# Just recently induced dp from bad drug experience



## taylorjuliaa (May 5, 2017)

I had a really bad experience with an edible of marijuana. I had more than i probably should've and underestimated it, and when it hit me, basically i felt like i was dying. Passing out, losing consciousness and vision, blacking out, running around street in night screaming, had to to go to hospital in an ambulance. I've smoked weed for years before this and done other drugs and i don't know why it effected me like this but yeah i guess i was in a pretty bad mental state before it so yeah. In the ambulance I felt out of my body and had my eyes closed and thought i was dying seeing my life flash before my eyes and my soul was leaving my body. I know it sounds dumb because it was just an edible but yeah. I remember feeling tingling in my head, officers were talking to me, i had to try really hard to look at them it's like I couldn't see mentally see i could visually see if that makes sense.
Anyways, after that fucked up experience I wake up next few weeks after were hell. I started having grainy static vision, "visual snow", and really intense flash backs to the experience, have the same passing out feeling and visuals idk. 
And experiencing really bad depersonalization constantly, like i am out of my body, looking at a tv screen, not being able to see or hear normally. Not being able to feel my hands, feeling like i was floating. Looking at things and thinking i'm not really looking at this, like i was mentally blacked out. The worst is i have constant visual snow, the static vision never goes away. Just looking at things will send me into a depersonalization episode and once i'm in one it's hard to get out. idk. I feel disconnected from who i am and my thoughts and life. I thought i had a brain tumor but from googling i realized that it was exactly what i was experiencing. Along with all that i was just losing my shit, having panic attacks to the point where i thought i was having a heart attack and couldn't breathe. A lot of er visits. 
I was sent to an out patient treatment center because i couldn't function. I was put on Klonopin, a benzodiazepine, for anxiety. It helped with the visual snow sort of but i am tapering off because it made me suicidal and depressed to an extent and i definitely think it was the drug. I'm tapering off and it's getting better, but depersonalization and the visual symptoms are getting pretty bad. And anybody who knows about benzo withdrawal knows that comes with a lot of symptoms too. Basically i feel doomed. I feel really scared and like i'm losing my mind and like i've ruined my mind forever. Over a stupid edible. it's embarrassing but yeah just looking for support, and curious if anyone else with depersonalization has had it induced by weed, and has persisting visual snow/static vision as well, and is there any hope for me to get rid of it and see normally again. 
Sorry i'm rambling and this post is a lot to read just really scared and worried rn.


----------



## 106473 (Feb 7, 2017)

I'm sorry no one man's this section, bet it would be lovely to get an instant reply when you are worried out your mind.... well here is one.

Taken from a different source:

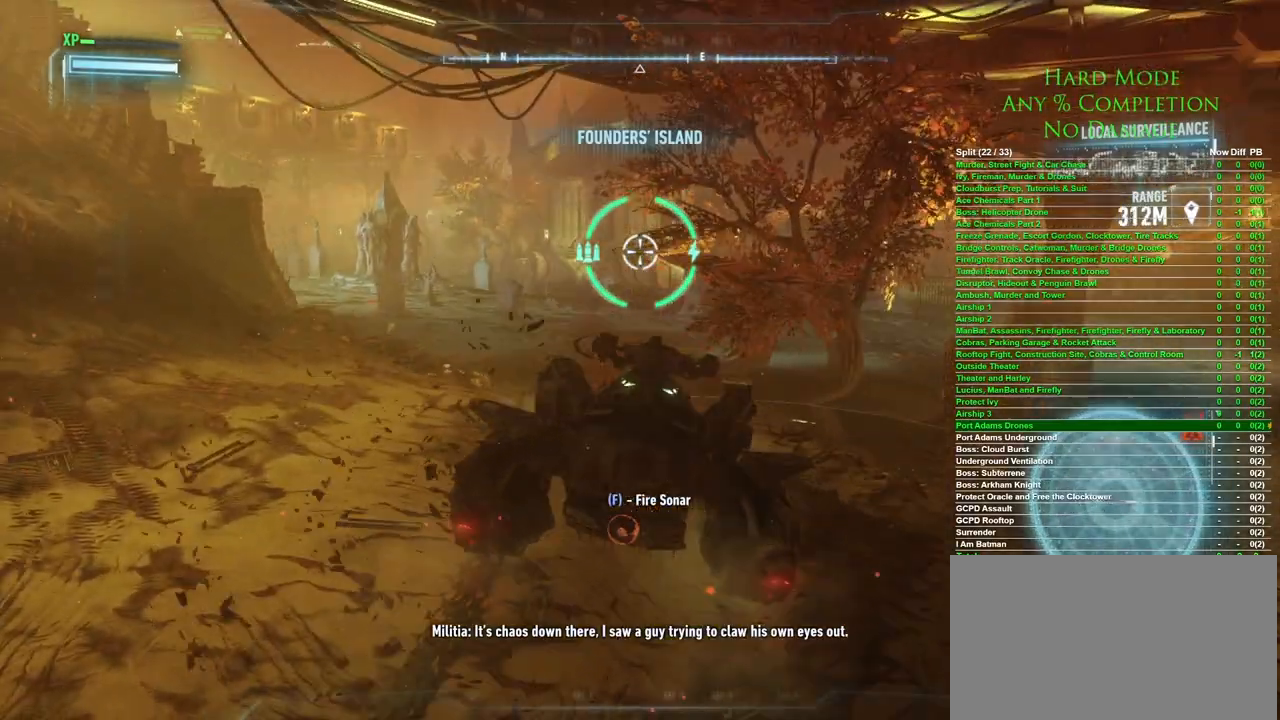
{"keys": ["w"], "mouse": [], "events": []}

What you are explaining is a panic attack. Some of the symptoms I can't explain, I am no doctor but it's NOT RARE. MOST have visual snow and everything you mentioned, most of it is DP...

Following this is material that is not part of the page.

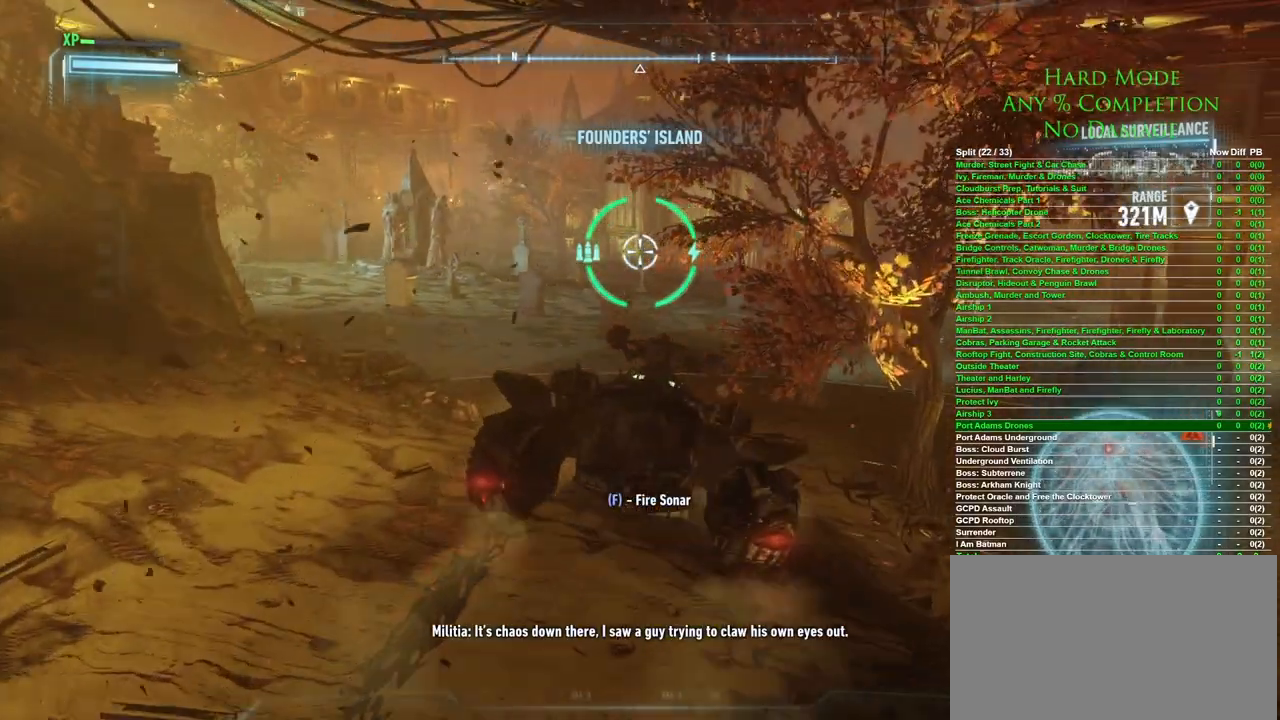
{"keys": ["space", "w"], "mouse": [], "events": [[367, "space", "down"]]}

My advice is lower anxiety, really hard to do actually, takes a lot of mind control, with a reverse, for instance 'OH WHAT THE F IS THAT" but the exactly the opposite... "yeah that's visional snow, who cares" it's against how your brain works almost. I have it light, but i don't care for it, so who cares... i have a lot worse things, but it's counter productive thinking about it.. if i see patterns they move, but they haven't in ages... i mean they have but i am not looking for it. In time it will fade, hopefully all of it will, i can't tell and i am sorry but no one can. In time maybe medication might help but for now, go for walks, keep active and forget it, get back into living life


----------



## PossessedBanana (Jul 9, 2017)

Hello,

Cannabis induced DP / DR is very common, I know how it feels, "how can weed do that to me ?". Cannabis bad trips are common, and sometimes, you're just not prepared for it. The first thing you need to do is to control your anxiety, you can't just stop it by thinking "I'm okay" but you can control yourself so you don't panic, breath slow, rationalize what you're experiencing, tell yourself I'm not going to die. Then as CK1 said, try not thinking too much about it, don't let it become an obsession. The first days / weeks are the worst, because you're tempted to panic, you're not used to something so uncomfortable and weird.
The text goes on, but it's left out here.